Hamburg/Kirchentellinsfurt, den 18.02.2016

Die Tübinger Kanzlei TILP Rechtsanwaltsgesellschaft mbH („TILP“) wurde vom Hanseatischen Oberlandesgericht Hamburg („OLG Hamburg“) mit nunmehr erfolgter Veröffentlichung im Bundesanzeiger als alleiniger Vertreter des Musterklägers in Sachen HCI Hanseatische Capitalberatungs GmbH bekannt gemacht (Az. 13 Kap 2/15). Die Kanzlei vertritt in den zugrundeliegenden Rechtsauseinandersetzungen der Schiffsfondsanleger über 70 Mandanten und hatte 25 Klagen beim LG Hamburg mit einem Gesamtstreitwert von rund 605.000,00 € eingereicht. Streitgegenständlich sind u.a. von TILP behauptete Fehler im Verkaufsprospekt „HCI Hellespont Providence“ über eine Beteiligung an der „MT Providence GmbH & Co. KG“ sowie Aufklärungspflichtverletzungen. Vorliegendes Musterverfahren ist von besonderer Brisanz, da geschlossene Schiffsbeteiligungen über Jahre hinweg als sichere Investition in Substanzwerte beworben wurden. Die Vielzahl der Schiffsinsolvenzen der letzten Zeit zeigt jedoch, dass solche Anlagen häufig mit einem Totalverlust für die Anleger enden. Resultat dieser Entwicklung ist, dass insbesondere geschlossene Schiffsbeteiligungen vermehrt Gegenstand gerichtlicher Auseinandersetzungen sind.

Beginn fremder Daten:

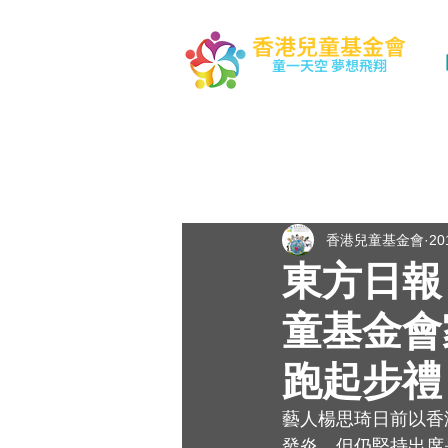
香港兒童基金會
童一天空 夢想飛翔
All Posts
香港兒童基金會
2
東方日報
童基金會
跑起步禮
藝人楊思琦日前以香
發炎，但仍堅持出席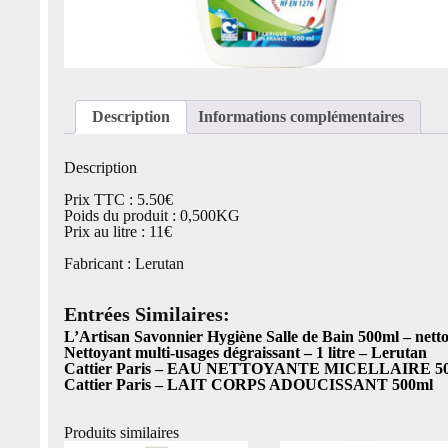
Description
Informations complémentaires
Description
Prix TTC : 5.50€
Poids du produit : 0,500KG
Prix au litre : 11€
Fabricant : Lerutan
Entrées Similaires:
L’Artisan Savonnier Hygiène Salle de Bain 500ml – netto
Nettoyant multi-usages dégraissant – 1 litre – Lerutan
Cattier Paris – EAU NETTOYANTE MICELLAIRE 5
Cattier Paris – LAIT CORPS ADOUCISSANT 500ml
Produits similaires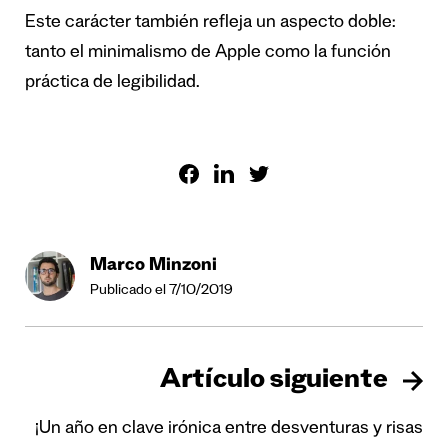
Este carácter también refleja un aspecto doble:
tanto el minimalismo de Apple como la función
práctica de legibilidad.
Marco Minzoni
Publicado el 7/10/2019
Artículo siguiente
¡Un año en clave irónica entre desventuras y risas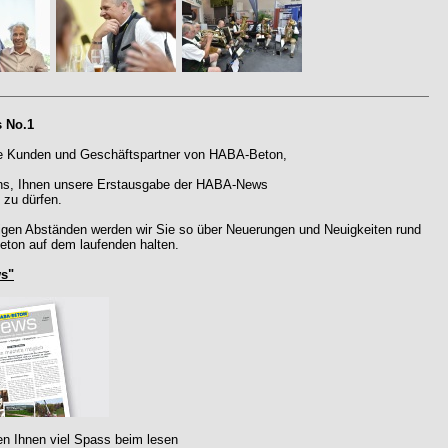
 No.1
e Kunden und Geschäftspartner von HABA-Beton,
uns, Ihnen unsere Erstausgabe der HABA-News
 zu dürfen.
igen Abständen werden wir Sie so über Neuerungen und Neuigkeiten rund
on auf dem laufenden halten.
s"
n Ihnen viel Spass beim lesen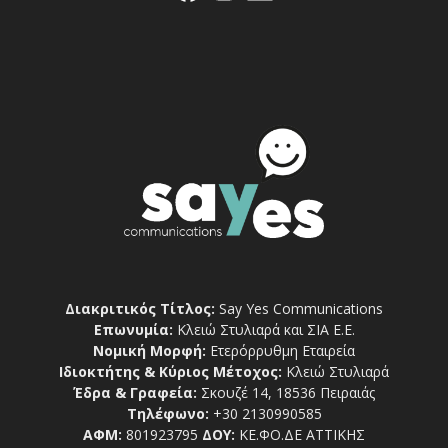
Διακριτικός Τίτλος:
Say Yes Communications
Επωνυμία:
Κλειώ Στυλιαρά και ΣΙΑ Ε.Ε.
Νομική Μορφή:
Ετερόρρυθμη Εταιρεία
Ιδιοκτήτης & Κύριος Μέτοχος:
Κλειώ Στυλιαρά
Έδρα & Γραφεία:
Σκουζέ 14, 18536 Πειραιάς
Τηλέφωνο:
+30 2130990585
ΑΦΜ:
801923795
ΔΟΥ:
ΚΕ.ΦΟ.ΔΕ ΑΤΤΙΚΗΣ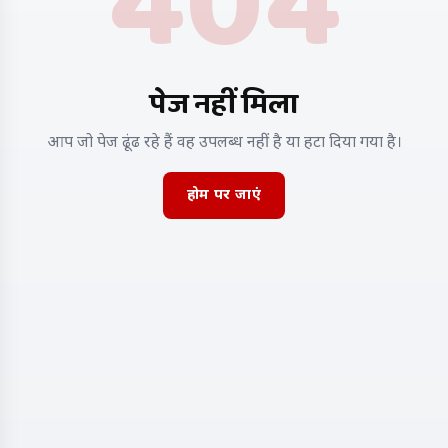
404
पेज नहीं मिला
आप जो पेज ढूंढ रहे हैं वह उपलब्ध नहीं है या हटा दिया गया है।
होम पर जाएं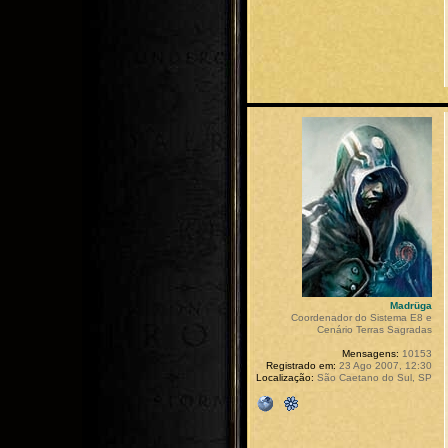
Madrüga
Coordenador do Sistema E8 e
Cenário Terras Sagradas
Mensagens:
10153
Registrado em:
23 Ago 2007, 12:30
Localização:
São Caetano do Sul, SP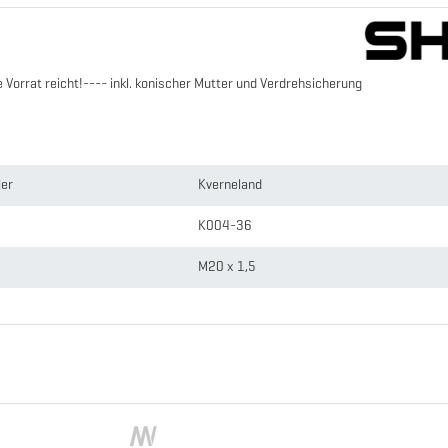
Vorrat reicht!---- inkl. konischer Mutter und Verdrehsicherung
ler
Kverneland
K004-36
M20 x 1,5
780
Gebogen
36 mm
2.98 kg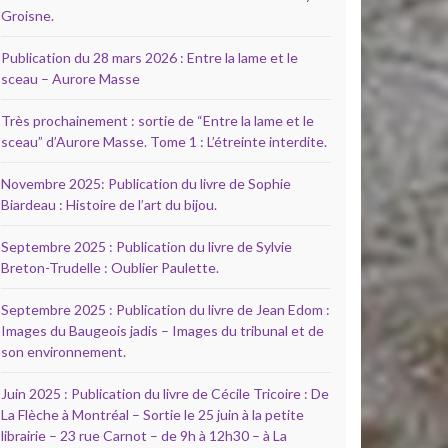
Groisne.
Publication du 28 mars 2026 : Entre la lame et le
sceau – Aurore Masse
Très prochainement : sortie de “Entre la lame et le
sceau” d’Aurore Masse. Tome 1 : L’étreinte interdite.
e Pierre Rêve
Novembre 2025: Publication du livre de Sophie
Biardeau : Histoire de l’art du bijou.
Septembre 2025 : Publication du livre de Sylvie
Breton-Trudelle : Oublier Paulette.
Septembre 2025 : Publication du livre de Jean Edom :
Images du Baugeois jadis – Images du tribunal et de
son environnement.
Juin 2025 : Publication du livre de Cécile Tricoire : De
La Flèche à Montréal – Sortie le 25 juin à la petite
librairie – 23 rue Carnot – de 9h à 12h30 – à La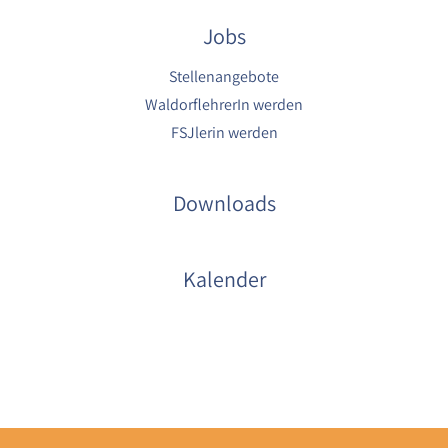
Jobs
Stellenangebote
WaldorflehrerIn werden
FSJlerin werden
Downloads
Kalender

Erstmalig steht die Frage einer Aufklärungspflicht über Loan-to-value-Klauseln zur gerichtlichen Überprüfung in einem Musterverfahren nach KapMuG

Wesentlicher Gegenstand des jetzigen Mustererfahrens ist die Frage zur Aufklärungspflicht über sogenannte Loan-to-value-Klauseln (LTV-Klauseln) und damit zur Frage der Werthaltigkeit des Investitionsobjekts für den Anleger. Die LTV-Klausel gibt das Verhältnis zwischen maximaler Beleihung bzw. Höhe des Kredits und dem ermittelten Wert des finanzierten Objekts an. Im Fall der MT Providence wurde vereinbart, dass die Darlehenshöhe, u.a. in japanischen Yen gerechnet, 125% des Wertes des finanzierten Schiffes nicht übersteigen darf. In den Darlehensverträgen sichert die LTV-Klausel zugunsten der Bank, dass deren Darlehen durch den Wert der Fondsobjekte stets ausreichend besichert ist. Hierbei handelt es sich nach der Rechtsauffassung von TILP um ein wesentliches aufklärungspflichtiges spezielles Risiko für den Anleger.

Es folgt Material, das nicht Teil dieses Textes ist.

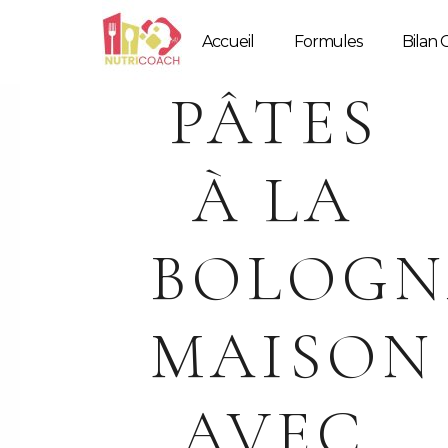
Accueil
Formules
Bilan G
PÂTES
À LA
BOLOGN
MAISON
AVEC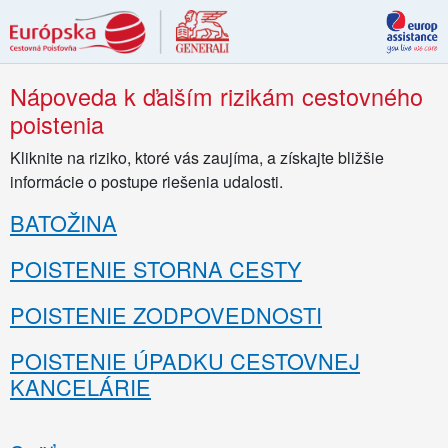
Nápoveda k ďalším rizikám cestovného
poistenia
Kliknite na riziko, ktoré vás zaujíma, a získajte bližšie
informácie o postupe riešenia udalosti.
BATOŽINA
POISTENIE STORNA CESTY
POISTENIE ZODPOVEDNOSTI
POISTENIE ÚPADKU CESTOVNEJ
KANCELÁRIE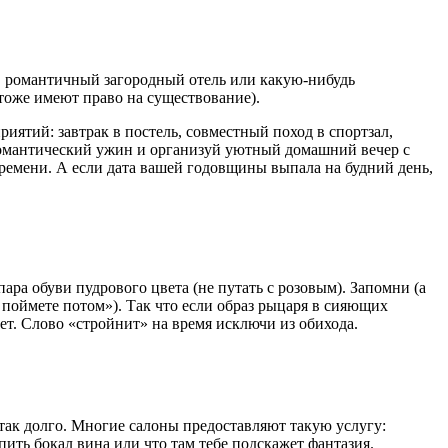
 в романтичный загородный отель или какую-нибудь
тоже имеют право на существование).
ятий: завтрак в постель, совместный поход в спортзал,
 романтический ужин и организуй уютный домашний вечер с
времени. А если дата вашей годовщины выпала на будний день,
ара обуви пудрового цвета (не путать с розовым). Запомни (а
а поймете потом»). Так что если образ рыцаря в сияющих
ет. Слово «стройнит» на время исключи из обихода.
так долго. Многие салоны предоставляют такую услугу:
пить бокал вина или что там тебе подскажет фантазия.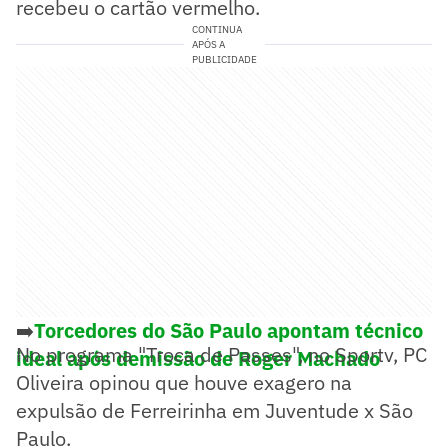
recebeu o cartão vermelho.
CONTINUA
APÓS A
PUBLICIDADE
➡️
Torcedores do São Paulo apontam técnico
No programa "Troca de Passes", no Sportv, PC
ideal após demissão de Roger Machado
Oliveira opinou que houve exagero na
expulsão de Ferreirinha em Juventude x São
Paulo.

Der Fall der „MT Providence GmbH & Co. KG“ scheint auch kein Einzelfall zu sein. Eine Vermutung, die durch die vielen Insolvenzen im Bereich der Schiffsbeteiligungen gestützt wird. „Brancheninsider berichten uns, dass diese Klauseln in Verbindung mit von Beginn an kritischen Wertverhältnissen durchaus branchenüblich sind“, führt TILP-Anwalt Martin Kühler aus. „Daher sind die im von uns erstrittenen KapMuG-Musterverfahren zu klärenden Fragen von grundsätzlicher Bedeutung und haben Auswirkungen auf eine Vielzahl von Schiffsbeteiligungen“, so Kühlers Fazit.

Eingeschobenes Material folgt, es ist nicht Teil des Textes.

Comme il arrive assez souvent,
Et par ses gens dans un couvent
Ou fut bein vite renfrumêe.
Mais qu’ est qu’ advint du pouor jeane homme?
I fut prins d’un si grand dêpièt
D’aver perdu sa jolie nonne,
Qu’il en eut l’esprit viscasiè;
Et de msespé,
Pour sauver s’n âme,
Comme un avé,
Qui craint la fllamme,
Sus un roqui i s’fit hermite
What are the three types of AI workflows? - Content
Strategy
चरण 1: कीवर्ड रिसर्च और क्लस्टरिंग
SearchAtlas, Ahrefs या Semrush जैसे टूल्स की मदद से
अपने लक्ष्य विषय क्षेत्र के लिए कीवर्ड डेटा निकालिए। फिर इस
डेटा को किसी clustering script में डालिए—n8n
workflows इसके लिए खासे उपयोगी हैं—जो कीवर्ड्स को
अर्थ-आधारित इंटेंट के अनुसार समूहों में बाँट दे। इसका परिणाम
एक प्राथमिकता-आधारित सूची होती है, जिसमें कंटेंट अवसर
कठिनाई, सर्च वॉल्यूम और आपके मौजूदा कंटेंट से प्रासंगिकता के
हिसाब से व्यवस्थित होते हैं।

Erneut vertritt TILP den Musterkläger

Die noch junge Verfahrensart des KapMuG-Musterverfahrens erhöht die Chancen betroffener Kapitalanleger deutlich, ihre Rechte wahrzunehmen und erfolgreich durchzusetzen. Die Anwälte einer der vorliegenden Musterbeklagten wissen offensichtlich ebenfalls um die Bedeutung des Musterverfahrens, da sie die Aussetzung der Klagen durch das LG Hamburg und damit die Durchführung des KapMuG-Verfahrens mit Beschwerden bekämpft haben. Der auch für die Entscheidung des Musterverfahrens zuständige 13. Zivilsenat des OLG Hamburg hat die Beschwerden der Musterbeklagten jedoch zurückgewiesen und im Zuge dessen festgestellt, dass hinsichtlich der im Streit stehenden Loan-To-Value-Klausel „nicht schlicht vermutet werden könne, dass derartige Regelungen einem Anleger bekannt sein werden“. Darüber hinaus sei es „jedenfalls denkbar, dass mit Rücksicht auf die konkrete wirtschaftliche Gestaltung des Fonds eine Aufklärungspflicht bestand“ (Az. 13 W 108/15). „Insoweit stellte das Oberlandesgericht zu Gunsten unserer Kläger bereits klar, dass eine Aufklärungspflicht in Betracht kommt, ohne damit aber eine Entscheidung des Musterverfahrens vorweg zu nehmen“, erläutert TILP-Anwältin Diana Römhild.

TILP-Anwälte vertreten nunmehr bereits zum siebten Mal den jeweils einzigen Musterkläger in KapMuG-Musterverfahren (nach den Fällen Deutsche Telekom AG DT 3 und DT 2, CorealCredit Bank AG, Hypo Real Estate Holding AG, Barclays PLC und Morgan Stanley Real Estate Investment GmbH). Ausschließlich dem Musterkläger kommt die prozessual stärkste Stellung im KapMuG-Verfahren zu, Prozesshandlungen der anderen Kläger sind unwirksam, wenn sie in Widerspruch zum Musterkläger stehen. Die Kanzlei des Musterklägers hat deshalb die stärkste prozessuale Stellung inne und damit auch besondere Verantwortung.

Mit der Bekanntmachung des OLG Hamburg beginnt eine wichtige 6-Monats-Frist für die Anleger der MT Providence

Weitere Anleger der MT Providence GmbH & Co. KG haben nun im Rahmen des Musterverfahrens die Möglichkeit, ihre eigenen Ansprüche verjährungshemmend durch die sog. Anspruchsanmeldung über einen Anwalt geltend zu machen, ohne selbst klagen zu müssen. Somit sind Musterverfahren nach KapMuG besonders geeignet, um die Rechte einer Vielzahl von betroffenen Anlegern geltend zu machen. Die Möglichkeit der Anmeldung besteht nun binnen 6 Monaten seit Bekanntmachung des Musterklägers im Bundesanzeiger. Die Frist für die Anspruchsanmeldung zum Musterverfahren endet daher am 09.08.2016.

Die „Anspruchsanmeldung zum Musterverfahren ist verglichen mit der Klage der deutlich kostengünstigere Weg der Verjährungshemmung und sollte insbesondere von betroffenen Anlegern gewählt werden, deren Kosten nicht von einer Rechtschutzversicherung getragen werden“, resümiert TILP-Anwalt Martin Kühler.